ROMA – “Il limite del divieto assoluto della pubblicità del gioco è che mette sullo stesso piano i concessionari del gioco legale e l'offerta di gioco illegale”. Lo ha dichiarato Giorgio Greppi, direttore Servizi media e tutela dei diritti fondamentali di Agcom, nel corso della presentazione, a Roma, dell'Osservatorio sul gioco online illegale di Data Room Nexus. 
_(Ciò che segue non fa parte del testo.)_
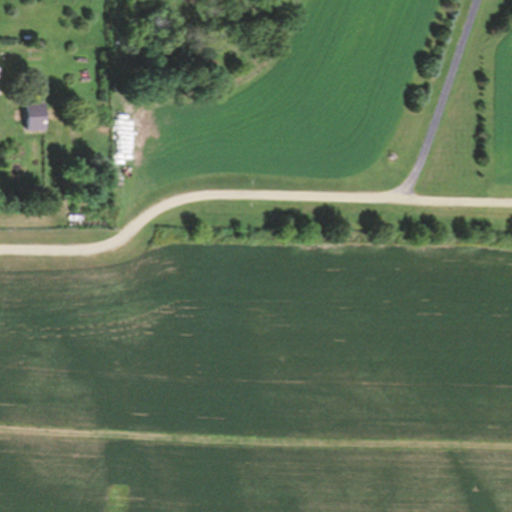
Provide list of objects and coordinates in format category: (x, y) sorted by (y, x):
road: (440, 98)
building: (32, 119)
road: (248, 189)
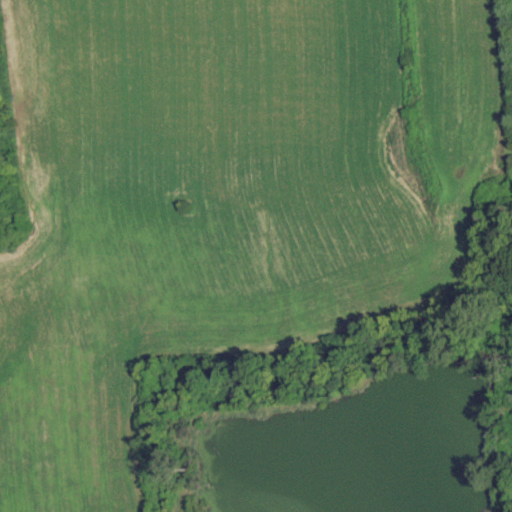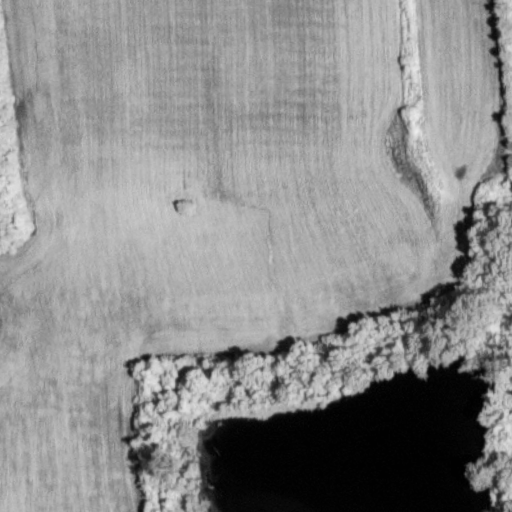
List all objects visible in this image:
crop: (222, 200)
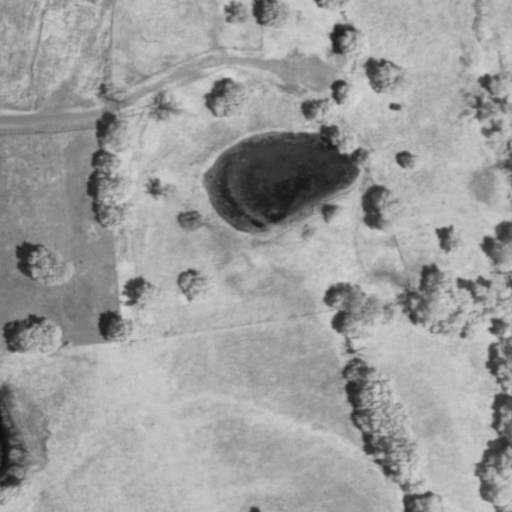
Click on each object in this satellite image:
building: (296, 28)
road: (211, 62)
road: (59, 118)
park: (53, 236)
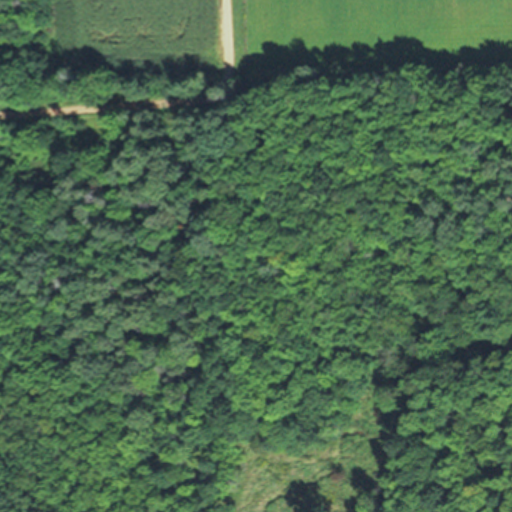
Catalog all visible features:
road: (160, 103)
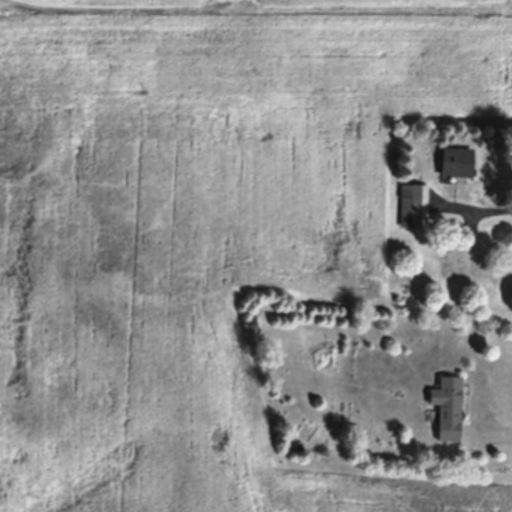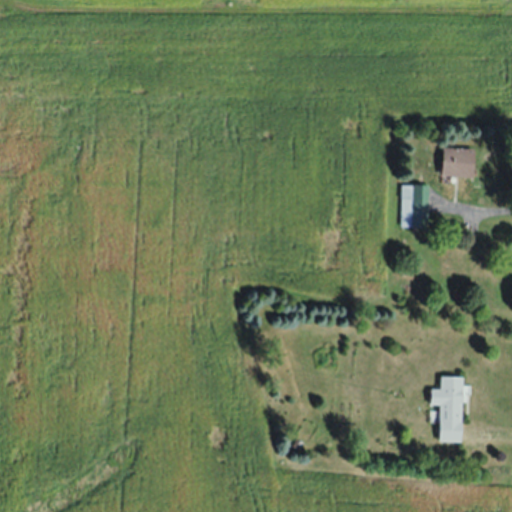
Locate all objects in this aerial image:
building: (447, 162)
building: (411, 205)
road: (471, 209)
building: (452, 407)
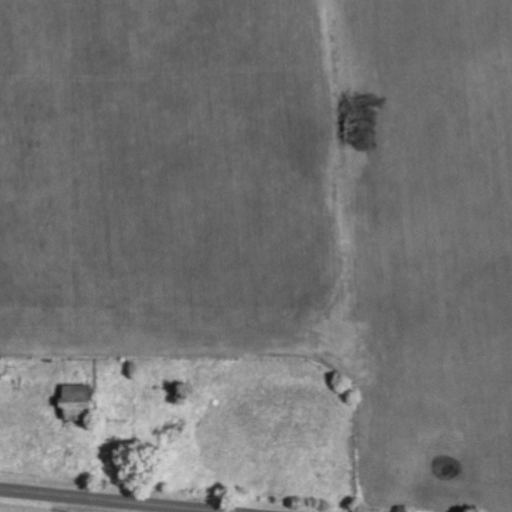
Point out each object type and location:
building: (77, 402)
road: (99, 501)
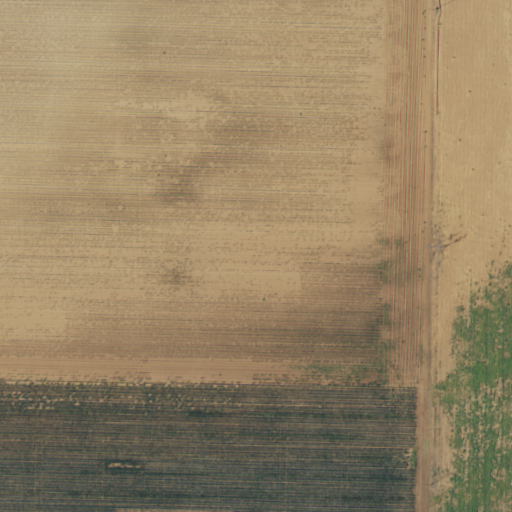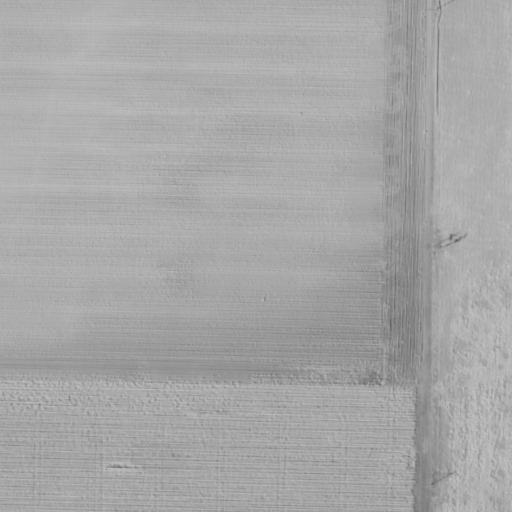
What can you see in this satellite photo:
road: (432, 256)
road: (216, 415)
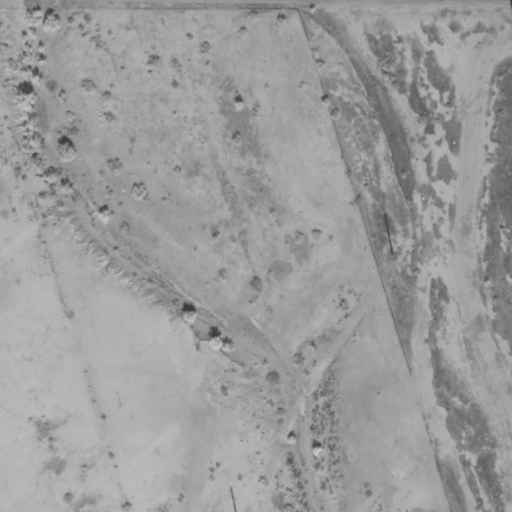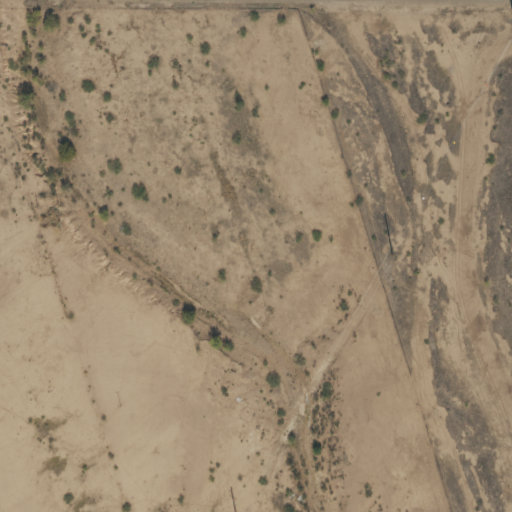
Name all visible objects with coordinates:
road: (399, 4)
power tower: (391, 254)
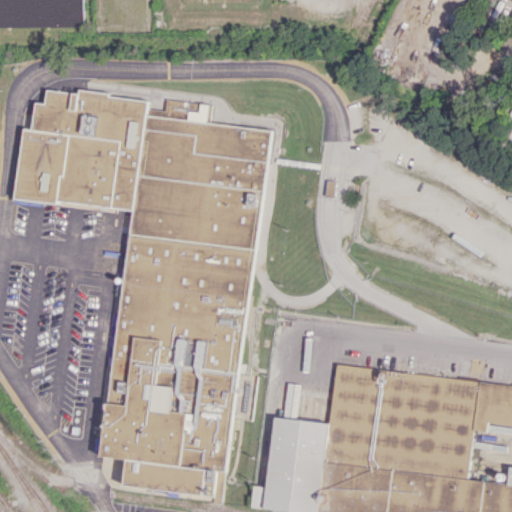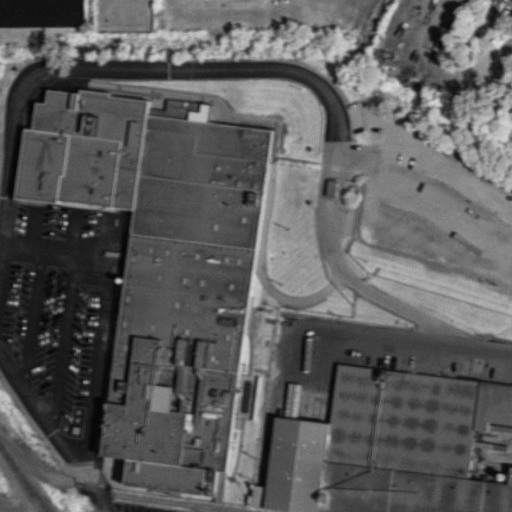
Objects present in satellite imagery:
building: (40, 13)
building: (41, 13)
road: (123, 65)
road: (422, 201)
building: (161, 267)
road: (488, 349)
building: (499, 427)
building: (389, 447)
railway: (23, 478)
railway: (27, 491)
railway: (120, 494)
railway: (4, 509)
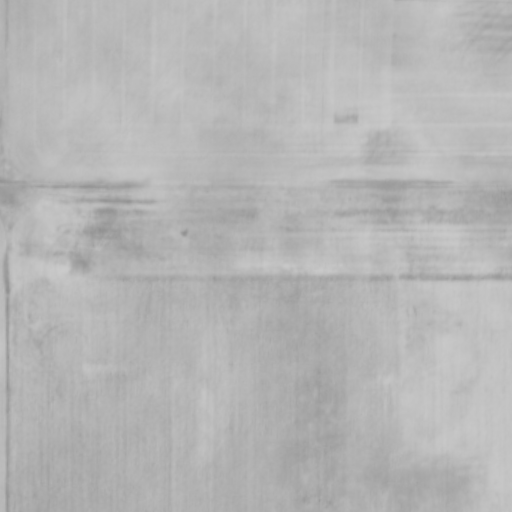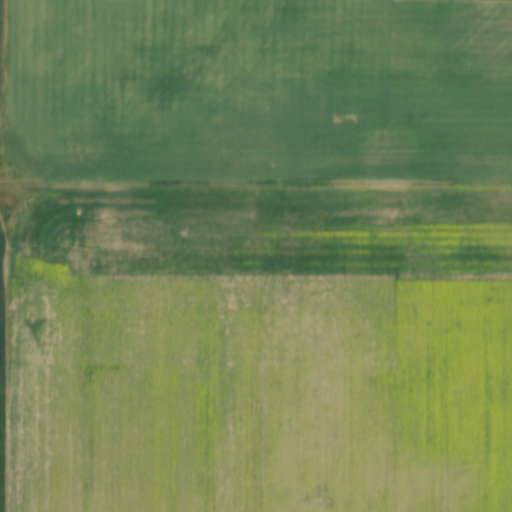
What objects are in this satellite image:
road: (255, 186)
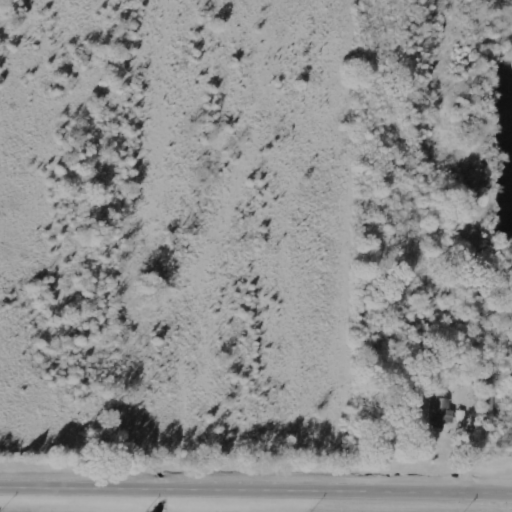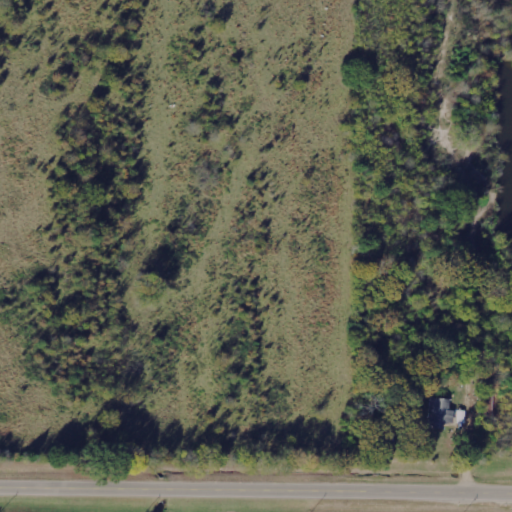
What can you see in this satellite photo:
road: (255, 496)
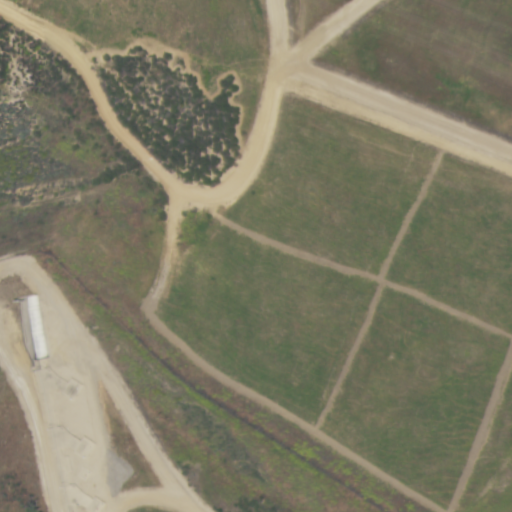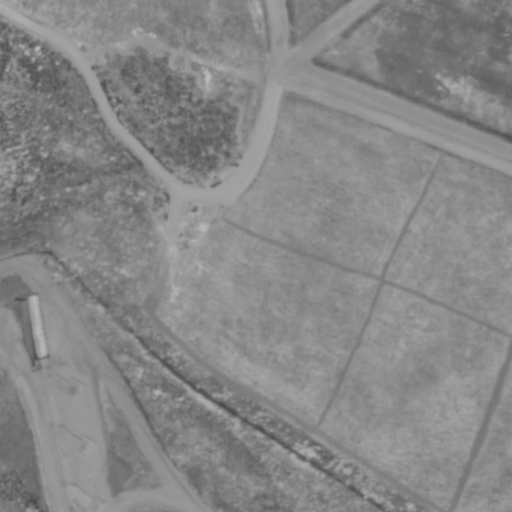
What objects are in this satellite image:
building: (63, 438)
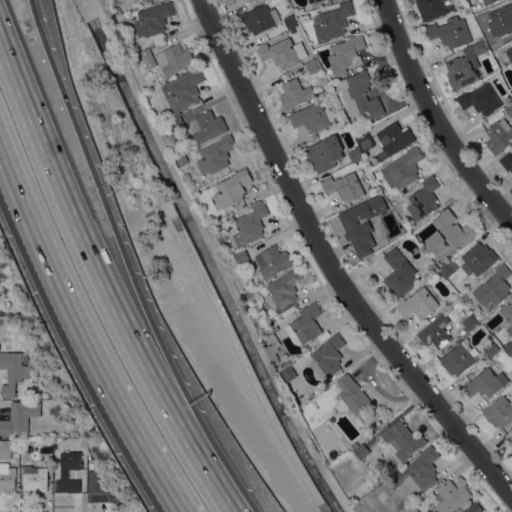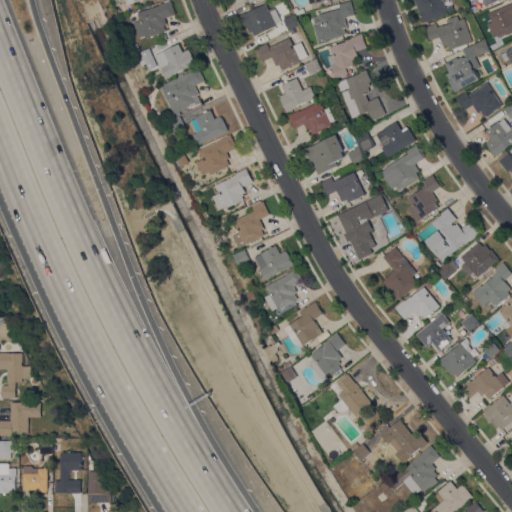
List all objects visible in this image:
building: (245, 0)
building: (316, 0)
building: (129, 1)
building: (130, 1)
building: (253, 1)
building: (312, 1)
building: (487, 1)
building: (488, 1)
building: (433, 8)
building: (430, 9)
building: (299, 10)
building: (259, 18)
building: (153, 19)
building: (260, 19)
building: (500, 19)
building: (153, 20)
building: (501, 20)
building: (291, 21)
building: (332, 22)
building: (332, 22)
building: (449, 31)
building: (451, 32)
building: (135, 48)
building: (279, 52)
building: (283, 53)
building: (343, 53)
building: (509, 53)
building: (345, 54)
building: (507, 54)
building: (146, 56)
building: (174, 59)
building: (175, 60)
building: (465, 65)
building: (313, 66)
building: (466, 66)
building: (511, 90)
building: (183, 91)
building: (184, 91)
building: (294, 93)
building: (296, 94)
building: (359, 95)
building: (360, 95)
building: (480, 99)
building: (481, 100)
building: (152, 107)
building: (509, 109)
building: (310, 117)
building: (313, 117)
road: (437, 118)
building: (177, 123)
building: (207, 126)
building: (209, 126)
building: (498, 136)
building: (499, 136)
building: (394, 137)
building: (386, 139)
building: (325, 153)
building: (326, 153)
building: (356, 154)
building: (215, 155)
building: (217, 155)
building: (371, 160)
building: (506, 162)
building: (506, 162)
building: (401, 169)
building: (404, 169)
building: (344, 186)
building: (346, 186)
building: (231, 189)
building: (232, 190)
building: (423, 198)
building: (424, 199)
building: (388, 205)
road: (29, 220)
building: (250, 224)
building: (251, 224)
building: (361, 224)
building: (357, 226)
building: (448, 234)
building: (450, 234)
road: (30, 237)
building: (365, 252)
building: (242, 257)
building: (477, 259)
building: (478, 259)
building: (272, 261)
building: (273, 262)
road: (330, 262)
road: (127, 264)
building: (448, 269)
building: (398, 273)
building: (399, 273)
road: (102, 282)
building: (493, 286)
building: (494, 288)
building: (282, 290)
building: (284, 290)
building: (463, 297)
building: (417, 303)
building: (419, 304)
building: (0, 308)
building: (507, 311)
building: (507, 318)
building: (470, 322)
building: (306, 323)
building: (305, 325)
building: (274, 329)
building: (435, 332)
building: (436, 332)
building: (492, 349)
building: (509, 350)
building: (276, 351)
building: (328, 353)
building: (328, 356)
building: (458, 358)
building: (457, 359)
building: (288, 364)
building: (12, 371)
building: (13, 372)
building: (289, 374)
building: (485, 383)
building: (486, 384)
building: (352, 394)
building: (352, 396)
road: (118, 403)
building: (500, 411)
building: (499, 412)
building: (19, 417)
building: (20, 418)
building: (402, 439)
building: (404, 440)
building: (510, 440)
building: (47, 446)
building: (8, 448)
building: (4, 449)
building: (360, 450)
building: (50, 459)
building: (67, 472)
building: (419, 472)
building: (420, 472)
building: (69, 473)
building: (7, 477)
building: (7, 478)
building: (34, 478)
building: (35, 478)
building: (97, 486)
building: (97, 488)
building: (450, 497)
building: (451, 498)
building: (473, 508)
building: (475, 508)
building: (412, 509)
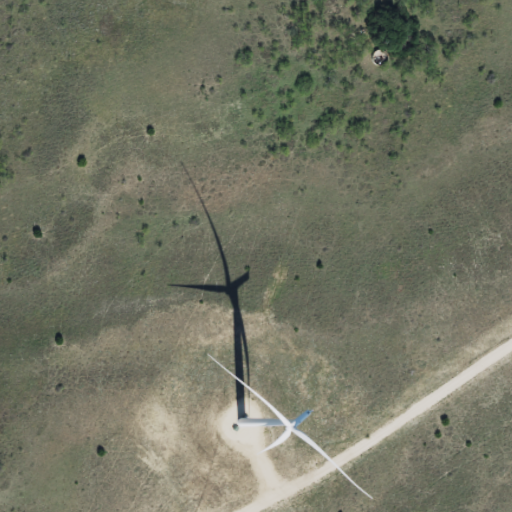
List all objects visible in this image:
wind turbine: (241, 422)
road: (379, 431)
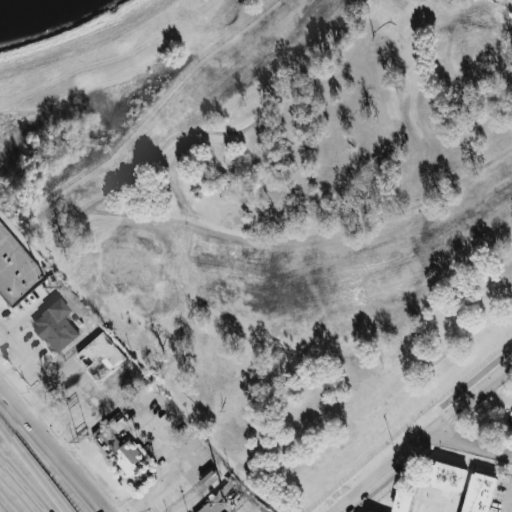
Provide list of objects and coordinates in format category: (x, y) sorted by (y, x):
river: (12, 3)
building: (14, 269)
building: (55, 326)
road: (5, 334)
road: (22, 349)
building: (101, 357)
building: (509, 418)
road: (424, 439)
road: (472, 443)
building: (117, 450)
road: (50, 453)
road: (36, 465)
road: (171, 473)
building: (446, 478)
road: (17, 491)
building: (479, 493)
building: (217, 500)
building: (402, 501)
road: (509, 503)
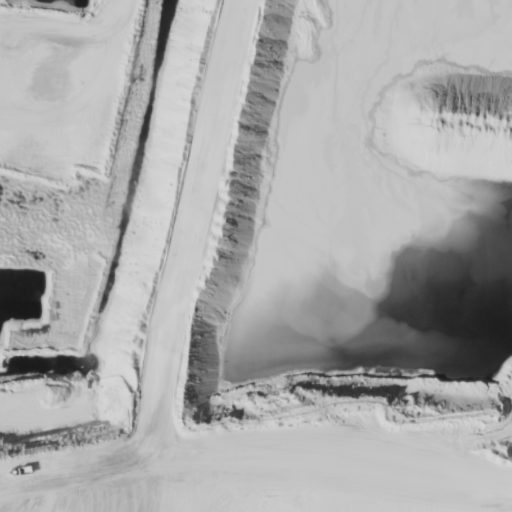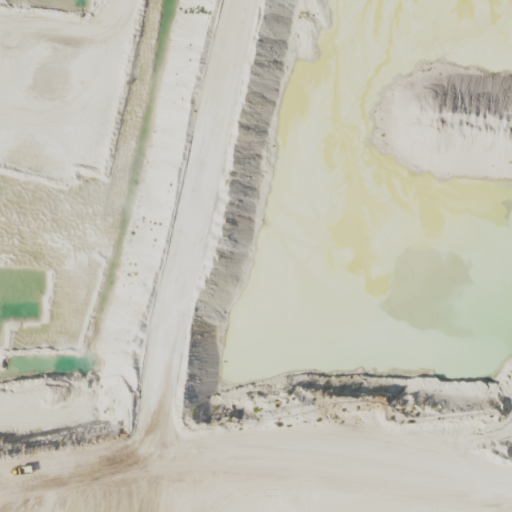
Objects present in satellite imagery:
road: (331, 241)
quarry: (256, 256)
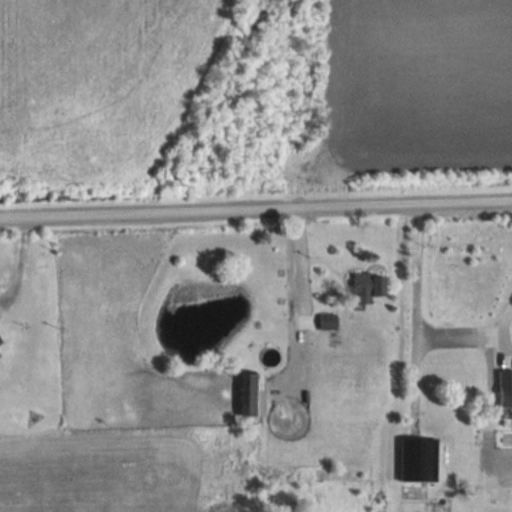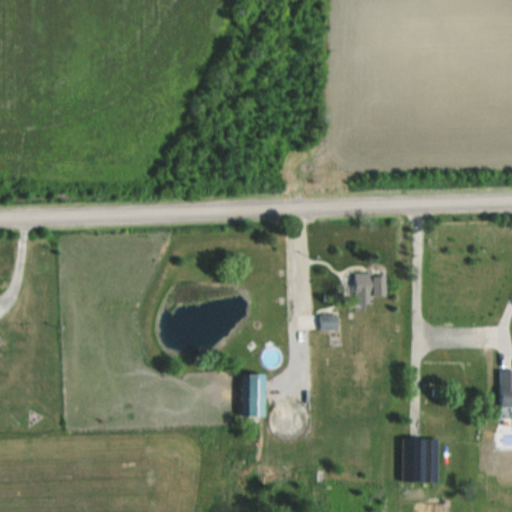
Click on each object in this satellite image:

“Già nel 2019 – ha continuato – Agcom ha chiarito la differenza tra pubblicità e informazione che i concessionari devono poter adottare per farsi riconoscere come fornitori di gioco legale e autorizzato. Dal 2020 è aumentato il numero di siti illegali chiusi, così come il volume di denaro che si spende in questi siti. Un aumento che arriva a poca distanza dall'approvazione del Decreto Dignità nel 2018. La pubblicità del gioco illegale non arriva su televisione, radio o media tradizionale, ma chiaramente si sviluppa in rete e soprattutto sui social network e sulle piattaforme online.  Dal 2020 abbiamo iniziato a sanzionare le piattaforme online che ospitano pubblicità illegale del gioco, che però per tanto tempo hanno beneficiato dell'esenzione da responsabilità per i contenuti illeciti pubblicati di cui la piattaforma stessa non era a conoscenza. Per fortuna da due anni, in Europa, è entrato in vigore il Digital Service Act che introduce nuovi obblighi di monitoraggio per realtà come Google, Meta e Tik Tok. Nel famoso caso della sanzione contro Google perché uno youtuber aveva diffuso contenuti pubblicitari di gioco illegale, la giustizia amministrativa ha riconosciuto la non responsabilità di Google perché non era a conoscenza di questi contenuti. La nostra speranza è lo sviluppo ulteriore del Digital Service Act che obblighi le piattaforme a migliorare gli strumenti di prevenzione”.